As reported here a week ago, the high-rise boutique-hotel The Citizen going in to the former Cal Western Life building at 10th and J in downtown Sacramento will include a large and stylish restaurant that the hotel's operators, Joie de Vivre Hospitality of San Francisco, hope will appeal to Sacramentans as much as to out-of-town visitors.
And as we also reported, we couldn't say much else about the restaurant because the folks of Joie de Vivre said they wouldn't release the name of the restaurant and its operator until later. What they should have said was that they wouldn't release the name of the restaurant to The Bee until later.
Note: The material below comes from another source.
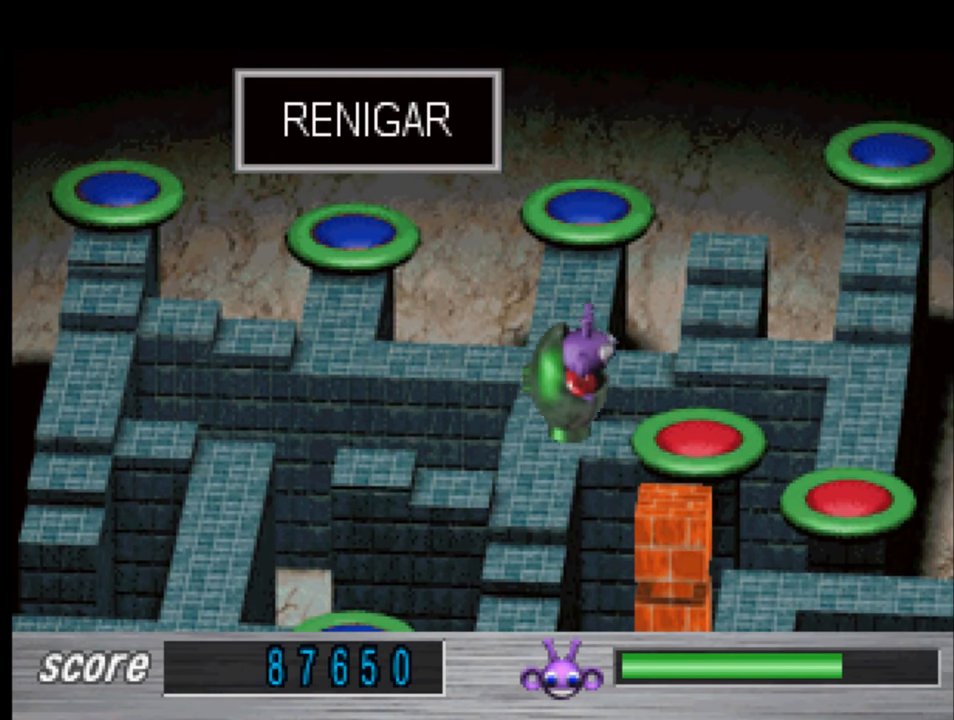
{"buttons": [], "left_stick": "center", "right_stick": "center", "events": [[267, "DPAD_RIGHT", "up"]]}
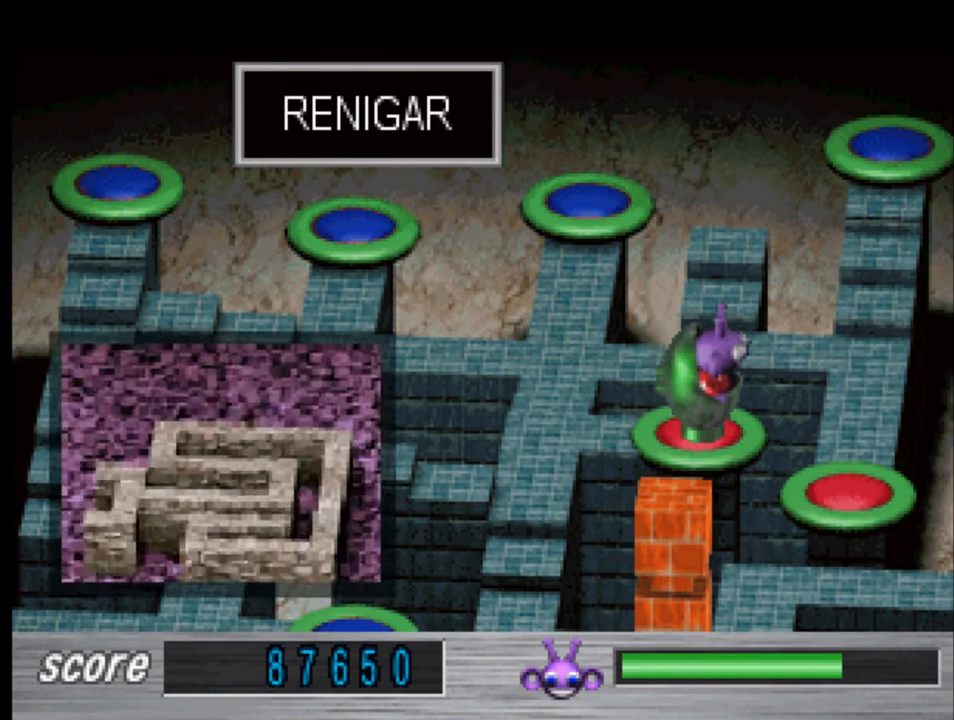
{"buttons": [], "left_stick": "center", "right_stick": "center", "events": []}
They were quick to tell the Sacramento Business Journal that the name would be Grange, meant to suggest rural grange halls and to evoke images of local farmers and ranchers, which Joie de Vivre intends to use for its take on California Cuisine. (The Citizen's restaurant, says Joie de Vivre publicist Dawn Shalhoup, was almost named Tavern, but cooler corporate heads apparently concluded that that spoke more of old cowtown Sacramento than the fashionable new city.)
If anyone at Joie de Vivre was aware that Grange also is the name of the restaurant at the Hilton Hotel in Adelaide, they apparently didn't give it much heed, indicates Shalhoup. In all likelihood, the Australian Grange is named after Penfolds Grange, Australia's most noble and revered wine, not the homey symbol of the American West.
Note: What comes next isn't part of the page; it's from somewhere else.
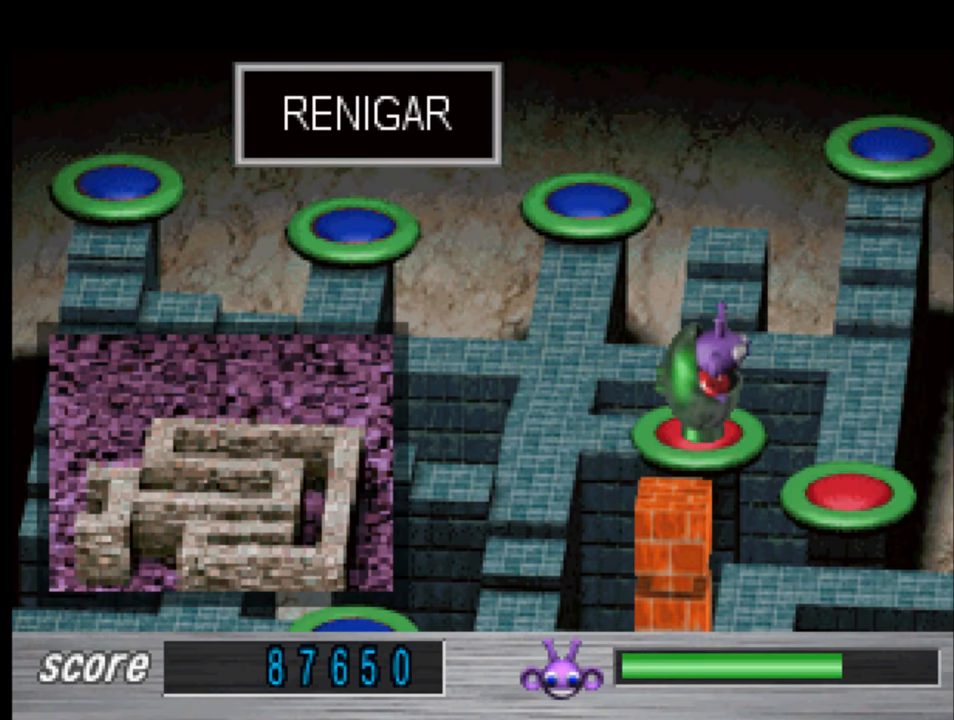
{"buttons": [], "left_stick": "center", "right_stick": "center", "events": [[133, "CROSS", "down"], [300, "CROSS", "up"]]}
Either way, Joie de Vivre could have a problem on its hands. Given how quick so many corporations are to prevent what they see as trademark infringement, I have to wonder whether the Hilton honchos will simply look the other way while a competing hotel chain appropriates for one of its own restaurants a name they proudly adopted long ago. Nothing like a little citizen vs. citizen litigation to stir up publicity.